August 21, 2011 Leave a comment
By Christa Lawler
Duluth News Tribune
Trace Adkins doesn’t write his own songs. He doesn’t move much on stage. He had a guitar that he didn’t hold much, and when he did he just fiddled.
But the country singer has a amassed a collection of hit songs – keg-glass and heck-raising tunes and nostalgia soundtracks – that fans in sleeveless shirts, cowboy hats and calf-high boots want to whoop to. He also has a body like a roadhouse bouncer and a voice so deep it sounds like a record being played a setting too slow.
The star who busted into the scene in the mid-1990s played a
90-minute show for about 3,200 fans on about the best summer night one could ask for at Bayfront Festival Park.
Adkins opened the show with “Whoop a Man’s Ass,” standing center stage in tight black jeans, a tight blue shirt and a black cowboy hat with a long ponytail hanging down his back. While he sang, videos for his songs – some that
appeared on the likes of CMT, some that seemed special to the tour – played on a screen behind him. His band was pushed to the back and sides of the stage.

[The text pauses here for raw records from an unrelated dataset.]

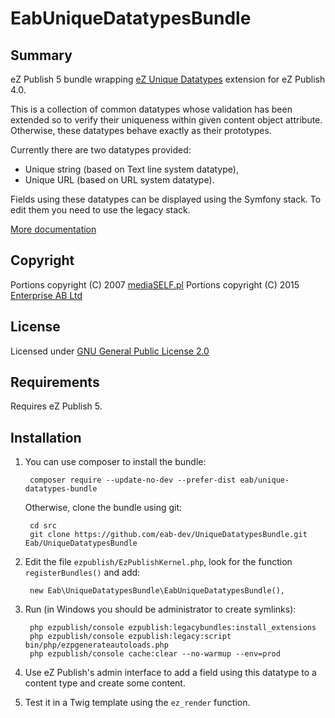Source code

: EabUniqueDatatypesBundle
========================

Summary
-------
eZ Publish 5 bundle wrapping [eZ Unique Datatypes](http://projects.ez.no/ez_unique_datatypes)
extension for eZ Publish 4.0.

This is a collection of common datatypes whose validation has been extended
so to verify their uniqueness within given content object attribute. Otherwise,
these datatypes behave exactly as their prototypes.

Currently there are two datatypes provided:

* Unique string (based on Text line system datatype),
* Unique URL (based on URL system datatype).

Fields using these datatypes can be displayed using the Symfony stack. To edit
them you need to use the legacy stack.

[More documentation](ezpublish_legacy/ezuniquedatatypes/doc/readme.txt)

Copyright
---------
Portions copyright (C) 2007 [mediaSELF.pl](http://www.mediaself.pl/)
Portions copyright (C) 2015 [Enterprise AB Ltd](http://eab.uk/)

License
-------
Licensed under [GNU General Public License 2.0](http://www.gnu.org/licenses/gpl-2.0.html)

Requirements
------------
Requires eZ Publish 5.

Installation
------------

1. You can use composer to install the bundle:

        composer require --update-no-dev --prefer-dist eab/unique-datatypes-bundle

   Otherwise, clone the bundle using git:

        cd src
        git clone https://github.com/eab-dev/UniqueDatatypesBundle.git Eab/UniqueDatatypesBundle

2. Edit the file `ezpublish/EzPublishKernel.php`, look for the function `registerBundles()` and add:

        new Eab\UniqueDatatypesBundle\EabUniqueDatatypesBundle(),

3. Run (in Windows you should be administrator to create symlinks):

        php ezpublish/console ezpublish:legacybundles:install_extensions
        php ezpublish/console ezpublish:legacy:script bin/php/ezpgenerateautoloads.php
        php ezpublish/console cache:clear --no-warmup --env=prod

4. Use eZ Publish's admin interface to add a field using this datatype to a content type and create some content.

5. Test it in a Twig template using the `ez_render` function.
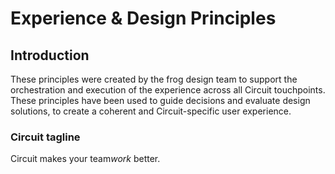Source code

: # Experience & Design Principles

## Introduction

These principles were created by the frog design team to support the orchestration and execution of the experience across all Circuit touchpoints.
These principles have been used to guide decisions and evaluate design solutions, to create a coherent and Circuit-specific user experience.

### Circuit tagline

Circuit makes your team*work* better.
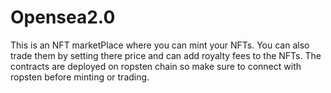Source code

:# Opensea2.0
This is an NFT marketPlace where you can mint your NFTs. You can also trade them 
by setting there price and can add royalty fees to the NFTs.
The contracts are deployed on ropsten chain so make sure to connect with ropsten before minting or trading.
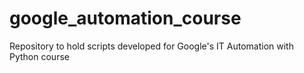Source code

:# google_automation_course
Repository to hold scripts developed for Google's IT Automation with Python course
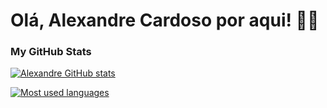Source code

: # Olá, Alexandre Cardoso por aqui! 🖖🏻

### My GitHub Stats
[![Alexandre GitHub stats](https://github-readme-stats.vercel.app/api?username=AlexandreBCardoso&show_icons=true&hide=&count_private=true&title_color=ffffff&text_color=ffffff&icon_color=3382ed&bg_color=171717&hide_border=false&show_icons=true)](https://github.com/AlexandreBCardoso)

[![Most used languages](https://github-readme-stats.vercel.app/api/top-langs/?username=AlexandreBCardoso&layout=compact&title_color=ffffff&text_color=ffffff&icon_color=3382ed&bg_color=171717&hide_border=false&locale=en&custom_title=Most%20%used%20%languages)](https://github.com/AlexandreBCardoso)

<!--
**AlexandreBCardoso/AlexandreBCardoso** is a ✨ _special_ ✨ repository because its `README.md` (this file) appears on your GitHub profile.

Here are some ideas to get you started:

- 🔭 I’m currently working on ...
- 🌱 I’m currently learning ...
- 👯 I’m looking to collaborate on ...
- 🤔 I’m looking for help with ...
- 💬 Ask me about ...
- 📫 How to reach me: ...
- 😄 Pronouns: ...
- ⚡ Fun fact: ...
-->

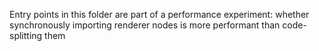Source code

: Entry points in this folder are part of a performance experiment: whether synchronously importing
renderer nodes is more performant than code-splitting them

On “Marry for Money” and “Chrome,” he showed off his growl, hitting bassoon-level depths.
“You’re Gonna Miss This” drew the most amateur video, with tons of cell phones trained on the singer as he sang the slow carpe diem ballad.
He sang “Just Fishin’,” the first single from the album “Proud to be Here,” which comes out on Tuesday. He pointed at the screen and told the audience that his young daughter stars in the heart-tugger about a daddy and his little girl.
Adkins hit his peak toward the end of the show with a cover from the song “How Long,” a hit from the 1970s by Ace. He took his hat off, let his hair down, and rather than stoic guy manning the door seemed taken with the lyrics, his arms raised, pitching forward and back.
. He stayed in that mood for “One in a Million,” a song made popular by Lou Rawls.
In an interview last week, Adkins attributed the longevity of his career to surrounding himself by people who really know what they are doing.
He’s also got good instincts. Adkins closed the show with the C&W response to “Baby Got Back.”
“Honky Tonk Badonkadonk” was introduced as a love song, included strobe lights and had the audience on their feet and singing the chorus.
He sang “Dirty White Boy” for his encore, which didn’t quite match the fervor of “Badonkadonk.”
Relative newbie Glen Templeton opened, a Nashville singer who has made inroads with his ability to channel Conway Twitty. Twitty’s relatives approached Templeton about playing the country legend in a traveling musical a few years ago. Templeton included a mini montage in his hourlong set, taking his vocals a little lower and ramping up his growl for bits of “Slow Hand” and “Don’t Take it Away.”
Templeton, a Cobain-blond in mirrored sunglasses, played Southern rock songs from his debut studio album “GT.” He mixed in an eclectic handful of covers, including “Interstate Love Song,” which worked, “Every Rose Has its Thorn,” which worked better, and Sublime’s “Santaria,” which was clunky and sounded more like a favored song for shower karaoke.
This review ran in the July 30, 2011 edition of the Duluth News Tribune.